• Excerpt:

:::

Last night, Reuters wrote "SEC has internally released money market fund draft rule: sources", which says, "Staff at the Securities and Exchange Commission have circulated a long-awaited draft proposing new reforms for the $2.6 trillion money market fund industry, people familiar with the matter told Reuters. Details on the exact contents of the roughly 500-page proposal could not be immediately obtained." If true and if the proposal is acceptable to a majority of SEC Commissioners, this means we could see a reform proposal in as soon as 30 days.
On Friday, SEC Chair Mary Jo White said at the Investment Company Institute's annual meeting, "As the SEC works to develop and propose meaningful money market fund reform, our goal is to preserve the economic benefits of the product while addressing potential redemption pressures and the susceptibility of these funds to runs -- runs in which retail investors are especially likely to suffer losses. While I'm sure that you would like me to say more about this today, I'll stop there as the staff and Commissioners are actively engaged in discussions designed to yield an appropriate and balanced proposal in the near future."
The Reuters story explains, "People familiar with the staff's thinking expect the draft will address in some form or another whether to require only certain target prime funds to float their net asset value, an idea that has previously been suggested by major money fund players such as Charles Schwab in an effort to strike a compromise. Previously, former SEC head Mary Schapiro had pushed for tougher measures, including capital buffers and redemption holdbacks, or moving from a stable to a floating net asset value on a broader scale."
The piece adds, "The lengthy money fund draft arrived in SEC officials' inboxes on Friday afternoon, just hours after new SEC Chair Mary Jo White publicly addressed the fund industry's largest trade association, the Investment Company Institute."
Friday's Wall Street Journal in wrote, "U.S. securities regulators, under pressure to address risks posed by the $2.6 trillion money-market-mutual fund industry, are considering a scaled-back approach that would tighten rules for about half of the sector that is seen as most vulnerable to investor runs, according to people familiar with staff discussions. The approach, one of several being contemplated at the Securities and Exchange Commission, would require only the riskiest funds to abandon their fixed $1 share price and allow shares to float in value like other mutual funds, these people said."

:::

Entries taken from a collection
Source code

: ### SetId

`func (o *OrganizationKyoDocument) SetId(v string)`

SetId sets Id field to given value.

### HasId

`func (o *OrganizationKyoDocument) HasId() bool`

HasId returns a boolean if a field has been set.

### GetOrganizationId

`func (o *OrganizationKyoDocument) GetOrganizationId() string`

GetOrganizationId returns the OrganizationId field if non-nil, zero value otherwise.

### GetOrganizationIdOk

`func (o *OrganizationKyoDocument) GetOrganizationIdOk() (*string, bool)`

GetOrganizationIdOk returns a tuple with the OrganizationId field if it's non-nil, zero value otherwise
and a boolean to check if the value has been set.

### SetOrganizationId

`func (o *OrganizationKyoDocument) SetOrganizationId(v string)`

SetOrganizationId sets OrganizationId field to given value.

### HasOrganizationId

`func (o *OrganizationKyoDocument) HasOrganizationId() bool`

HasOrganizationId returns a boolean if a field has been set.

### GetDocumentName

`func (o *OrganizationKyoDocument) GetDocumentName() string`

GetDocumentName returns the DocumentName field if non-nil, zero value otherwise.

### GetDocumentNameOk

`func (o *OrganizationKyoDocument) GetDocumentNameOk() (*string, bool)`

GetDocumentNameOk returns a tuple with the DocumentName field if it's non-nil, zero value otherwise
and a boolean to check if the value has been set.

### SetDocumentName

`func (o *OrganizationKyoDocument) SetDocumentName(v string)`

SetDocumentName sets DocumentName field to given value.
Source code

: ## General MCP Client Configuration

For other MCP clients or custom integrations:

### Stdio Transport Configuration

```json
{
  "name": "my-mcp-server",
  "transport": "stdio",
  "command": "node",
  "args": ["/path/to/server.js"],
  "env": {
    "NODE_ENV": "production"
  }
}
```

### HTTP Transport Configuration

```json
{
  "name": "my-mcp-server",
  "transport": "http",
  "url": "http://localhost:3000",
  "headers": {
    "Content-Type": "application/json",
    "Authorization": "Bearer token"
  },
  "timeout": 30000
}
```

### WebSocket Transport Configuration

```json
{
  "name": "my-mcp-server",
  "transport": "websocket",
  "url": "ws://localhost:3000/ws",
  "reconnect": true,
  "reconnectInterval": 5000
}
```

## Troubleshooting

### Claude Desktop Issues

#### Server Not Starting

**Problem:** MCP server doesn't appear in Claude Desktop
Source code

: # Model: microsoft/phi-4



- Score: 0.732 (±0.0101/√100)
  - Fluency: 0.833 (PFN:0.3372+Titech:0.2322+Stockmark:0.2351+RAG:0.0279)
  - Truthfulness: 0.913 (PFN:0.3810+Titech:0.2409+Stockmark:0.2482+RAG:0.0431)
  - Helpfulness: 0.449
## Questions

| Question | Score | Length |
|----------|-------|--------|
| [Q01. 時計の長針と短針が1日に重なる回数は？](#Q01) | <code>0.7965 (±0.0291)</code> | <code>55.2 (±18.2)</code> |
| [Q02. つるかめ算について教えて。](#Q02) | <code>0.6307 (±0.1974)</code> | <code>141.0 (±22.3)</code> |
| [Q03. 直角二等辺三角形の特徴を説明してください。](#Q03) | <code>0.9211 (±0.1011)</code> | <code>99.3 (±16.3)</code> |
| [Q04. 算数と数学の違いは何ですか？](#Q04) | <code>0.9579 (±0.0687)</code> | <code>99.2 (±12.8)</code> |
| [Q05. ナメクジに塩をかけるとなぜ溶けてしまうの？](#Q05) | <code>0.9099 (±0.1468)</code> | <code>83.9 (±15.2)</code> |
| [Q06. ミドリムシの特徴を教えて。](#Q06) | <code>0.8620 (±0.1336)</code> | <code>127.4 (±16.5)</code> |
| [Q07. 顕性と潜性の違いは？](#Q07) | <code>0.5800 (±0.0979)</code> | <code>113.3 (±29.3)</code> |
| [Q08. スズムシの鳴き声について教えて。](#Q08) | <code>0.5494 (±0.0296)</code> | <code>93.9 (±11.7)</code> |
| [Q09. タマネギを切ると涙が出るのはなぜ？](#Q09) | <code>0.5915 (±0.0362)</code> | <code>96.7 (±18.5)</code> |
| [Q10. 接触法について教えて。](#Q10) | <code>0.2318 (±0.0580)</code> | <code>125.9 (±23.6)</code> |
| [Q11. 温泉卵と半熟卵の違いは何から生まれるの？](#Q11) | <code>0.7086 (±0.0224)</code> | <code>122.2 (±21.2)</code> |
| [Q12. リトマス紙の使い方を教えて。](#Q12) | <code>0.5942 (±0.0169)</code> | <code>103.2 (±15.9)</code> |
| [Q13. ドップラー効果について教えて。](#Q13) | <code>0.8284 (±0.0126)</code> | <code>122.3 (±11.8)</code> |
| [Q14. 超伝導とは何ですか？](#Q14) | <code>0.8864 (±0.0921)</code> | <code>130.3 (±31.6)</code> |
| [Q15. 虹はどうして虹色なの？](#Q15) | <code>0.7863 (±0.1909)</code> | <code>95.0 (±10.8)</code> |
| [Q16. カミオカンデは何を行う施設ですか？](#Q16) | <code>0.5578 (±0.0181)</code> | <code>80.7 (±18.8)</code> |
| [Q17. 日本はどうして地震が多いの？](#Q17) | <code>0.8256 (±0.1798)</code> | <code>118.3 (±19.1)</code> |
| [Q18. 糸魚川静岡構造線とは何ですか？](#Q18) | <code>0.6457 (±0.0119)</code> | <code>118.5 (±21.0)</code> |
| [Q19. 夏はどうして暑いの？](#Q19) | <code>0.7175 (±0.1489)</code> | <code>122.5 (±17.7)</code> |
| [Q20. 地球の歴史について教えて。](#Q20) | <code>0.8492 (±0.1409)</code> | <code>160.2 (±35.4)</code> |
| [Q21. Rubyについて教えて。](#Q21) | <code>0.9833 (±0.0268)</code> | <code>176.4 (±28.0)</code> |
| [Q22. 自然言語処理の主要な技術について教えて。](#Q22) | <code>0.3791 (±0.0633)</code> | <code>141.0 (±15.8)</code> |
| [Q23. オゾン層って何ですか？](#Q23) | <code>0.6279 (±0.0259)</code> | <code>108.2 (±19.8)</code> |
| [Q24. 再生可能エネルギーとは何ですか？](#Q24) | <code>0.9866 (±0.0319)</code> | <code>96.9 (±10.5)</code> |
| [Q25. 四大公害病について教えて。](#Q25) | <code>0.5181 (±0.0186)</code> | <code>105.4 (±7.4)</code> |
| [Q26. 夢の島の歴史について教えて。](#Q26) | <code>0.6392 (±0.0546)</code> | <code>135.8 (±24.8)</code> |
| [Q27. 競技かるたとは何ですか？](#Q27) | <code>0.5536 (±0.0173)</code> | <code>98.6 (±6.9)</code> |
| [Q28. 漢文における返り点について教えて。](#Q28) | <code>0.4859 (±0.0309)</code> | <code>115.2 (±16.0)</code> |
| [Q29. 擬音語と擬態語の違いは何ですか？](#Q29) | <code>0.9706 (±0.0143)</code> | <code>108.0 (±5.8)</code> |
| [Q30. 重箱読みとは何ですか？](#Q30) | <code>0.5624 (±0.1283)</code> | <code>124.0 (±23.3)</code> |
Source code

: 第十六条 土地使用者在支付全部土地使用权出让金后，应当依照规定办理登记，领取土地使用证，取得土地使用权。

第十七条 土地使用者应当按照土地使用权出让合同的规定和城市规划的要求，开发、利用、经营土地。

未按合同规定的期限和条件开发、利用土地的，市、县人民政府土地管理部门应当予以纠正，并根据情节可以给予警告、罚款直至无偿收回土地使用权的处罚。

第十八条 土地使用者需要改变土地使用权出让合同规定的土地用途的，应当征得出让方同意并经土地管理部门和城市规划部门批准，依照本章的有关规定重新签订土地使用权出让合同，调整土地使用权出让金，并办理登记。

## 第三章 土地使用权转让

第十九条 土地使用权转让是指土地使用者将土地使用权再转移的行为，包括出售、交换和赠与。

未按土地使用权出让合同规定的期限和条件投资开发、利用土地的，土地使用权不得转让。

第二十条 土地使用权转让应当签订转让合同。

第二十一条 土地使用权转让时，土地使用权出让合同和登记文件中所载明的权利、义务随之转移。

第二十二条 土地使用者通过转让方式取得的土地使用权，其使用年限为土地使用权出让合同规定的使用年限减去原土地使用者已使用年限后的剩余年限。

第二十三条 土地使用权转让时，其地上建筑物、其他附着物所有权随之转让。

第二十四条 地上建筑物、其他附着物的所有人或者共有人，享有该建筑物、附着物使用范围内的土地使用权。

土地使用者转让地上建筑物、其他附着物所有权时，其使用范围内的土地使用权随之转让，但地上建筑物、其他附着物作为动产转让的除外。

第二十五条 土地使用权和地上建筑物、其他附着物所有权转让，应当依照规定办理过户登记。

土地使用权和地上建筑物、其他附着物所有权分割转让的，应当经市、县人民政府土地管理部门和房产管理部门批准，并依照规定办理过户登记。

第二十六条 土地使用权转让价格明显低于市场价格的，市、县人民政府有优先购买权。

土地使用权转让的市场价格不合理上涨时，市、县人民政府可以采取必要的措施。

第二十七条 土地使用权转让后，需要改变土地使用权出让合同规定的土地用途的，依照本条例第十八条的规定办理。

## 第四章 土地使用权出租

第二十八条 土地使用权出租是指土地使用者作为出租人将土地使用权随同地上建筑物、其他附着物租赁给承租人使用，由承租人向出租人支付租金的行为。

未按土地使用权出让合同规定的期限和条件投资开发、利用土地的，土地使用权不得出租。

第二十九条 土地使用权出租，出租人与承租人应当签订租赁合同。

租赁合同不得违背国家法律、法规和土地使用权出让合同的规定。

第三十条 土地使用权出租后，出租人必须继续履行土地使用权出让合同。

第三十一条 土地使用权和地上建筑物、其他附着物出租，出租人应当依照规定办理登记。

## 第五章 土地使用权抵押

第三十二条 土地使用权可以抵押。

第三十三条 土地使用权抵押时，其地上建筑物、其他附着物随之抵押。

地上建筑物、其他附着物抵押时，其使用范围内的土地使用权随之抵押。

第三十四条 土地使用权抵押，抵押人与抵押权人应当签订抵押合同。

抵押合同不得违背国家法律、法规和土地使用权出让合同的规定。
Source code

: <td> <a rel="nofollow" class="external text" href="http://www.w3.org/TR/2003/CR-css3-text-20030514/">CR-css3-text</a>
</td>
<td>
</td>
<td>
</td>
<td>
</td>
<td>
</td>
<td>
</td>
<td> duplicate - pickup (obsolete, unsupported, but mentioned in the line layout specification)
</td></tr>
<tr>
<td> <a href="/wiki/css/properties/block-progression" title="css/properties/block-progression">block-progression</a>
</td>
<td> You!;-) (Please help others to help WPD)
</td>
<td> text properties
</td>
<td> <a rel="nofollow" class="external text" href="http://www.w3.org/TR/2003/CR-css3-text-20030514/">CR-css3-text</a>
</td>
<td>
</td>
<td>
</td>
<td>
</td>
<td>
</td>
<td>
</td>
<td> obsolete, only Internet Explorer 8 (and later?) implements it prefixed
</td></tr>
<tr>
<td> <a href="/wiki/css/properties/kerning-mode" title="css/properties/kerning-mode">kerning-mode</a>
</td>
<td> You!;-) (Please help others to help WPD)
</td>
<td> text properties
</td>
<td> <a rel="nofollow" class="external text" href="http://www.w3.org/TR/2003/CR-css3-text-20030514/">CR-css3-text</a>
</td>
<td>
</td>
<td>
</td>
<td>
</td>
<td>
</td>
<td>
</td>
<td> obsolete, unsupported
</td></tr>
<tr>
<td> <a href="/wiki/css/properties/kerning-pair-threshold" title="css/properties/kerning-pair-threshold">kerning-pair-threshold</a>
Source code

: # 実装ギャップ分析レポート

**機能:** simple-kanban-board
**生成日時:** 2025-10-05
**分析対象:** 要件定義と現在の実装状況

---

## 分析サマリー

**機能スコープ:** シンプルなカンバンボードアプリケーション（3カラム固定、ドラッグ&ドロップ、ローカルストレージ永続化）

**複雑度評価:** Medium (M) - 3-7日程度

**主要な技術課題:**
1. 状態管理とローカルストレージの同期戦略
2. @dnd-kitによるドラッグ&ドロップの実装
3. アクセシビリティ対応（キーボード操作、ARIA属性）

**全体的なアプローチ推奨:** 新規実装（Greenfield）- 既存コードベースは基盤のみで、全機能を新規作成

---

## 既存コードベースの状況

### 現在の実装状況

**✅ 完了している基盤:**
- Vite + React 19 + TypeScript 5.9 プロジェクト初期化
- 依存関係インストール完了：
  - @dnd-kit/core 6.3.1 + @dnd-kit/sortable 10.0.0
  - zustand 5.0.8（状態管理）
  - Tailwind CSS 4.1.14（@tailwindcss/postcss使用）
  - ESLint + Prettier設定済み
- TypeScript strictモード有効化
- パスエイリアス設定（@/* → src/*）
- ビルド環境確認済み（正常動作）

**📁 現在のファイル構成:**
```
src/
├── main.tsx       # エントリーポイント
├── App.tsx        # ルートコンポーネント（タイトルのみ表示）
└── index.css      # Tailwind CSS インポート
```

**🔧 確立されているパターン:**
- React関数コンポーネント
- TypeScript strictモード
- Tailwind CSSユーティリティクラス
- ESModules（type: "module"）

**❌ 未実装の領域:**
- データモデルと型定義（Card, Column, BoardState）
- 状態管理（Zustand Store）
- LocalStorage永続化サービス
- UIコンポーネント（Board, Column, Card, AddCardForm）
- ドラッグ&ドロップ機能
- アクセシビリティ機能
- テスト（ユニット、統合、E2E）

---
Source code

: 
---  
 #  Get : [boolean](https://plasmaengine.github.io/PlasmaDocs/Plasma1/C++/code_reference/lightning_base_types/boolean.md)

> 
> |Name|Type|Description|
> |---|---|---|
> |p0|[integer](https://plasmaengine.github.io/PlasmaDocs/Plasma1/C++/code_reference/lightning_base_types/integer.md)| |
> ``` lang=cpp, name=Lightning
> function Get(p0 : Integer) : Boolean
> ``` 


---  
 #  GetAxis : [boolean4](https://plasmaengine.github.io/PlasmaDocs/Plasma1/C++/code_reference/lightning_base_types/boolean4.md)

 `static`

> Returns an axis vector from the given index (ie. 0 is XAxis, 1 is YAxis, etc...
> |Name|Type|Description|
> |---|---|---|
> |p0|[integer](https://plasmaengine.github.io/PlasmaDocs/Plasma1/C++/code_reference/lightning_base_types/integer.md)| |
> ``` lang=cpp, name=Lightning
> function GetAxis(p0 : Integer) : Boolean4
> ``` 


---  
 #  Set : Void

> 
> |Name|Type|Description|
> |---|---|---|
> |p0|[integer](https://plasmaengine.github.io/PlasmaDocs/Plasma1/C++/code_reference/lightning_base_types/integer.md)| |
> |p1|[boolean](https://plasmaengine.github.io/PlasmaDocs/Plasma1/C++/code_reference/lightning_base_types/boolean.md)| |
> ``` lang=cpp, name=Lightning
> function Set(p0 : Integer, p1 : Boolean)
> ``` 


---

:::

• Problem requirements: Name the tougher measures that the money market fund reform text says former SEC head Mary Schapiro pushed for.

• Answer area:
- Capital buffers
- Redemption holdbacks
- Moving from a stable to a floating net asset value on a broader scale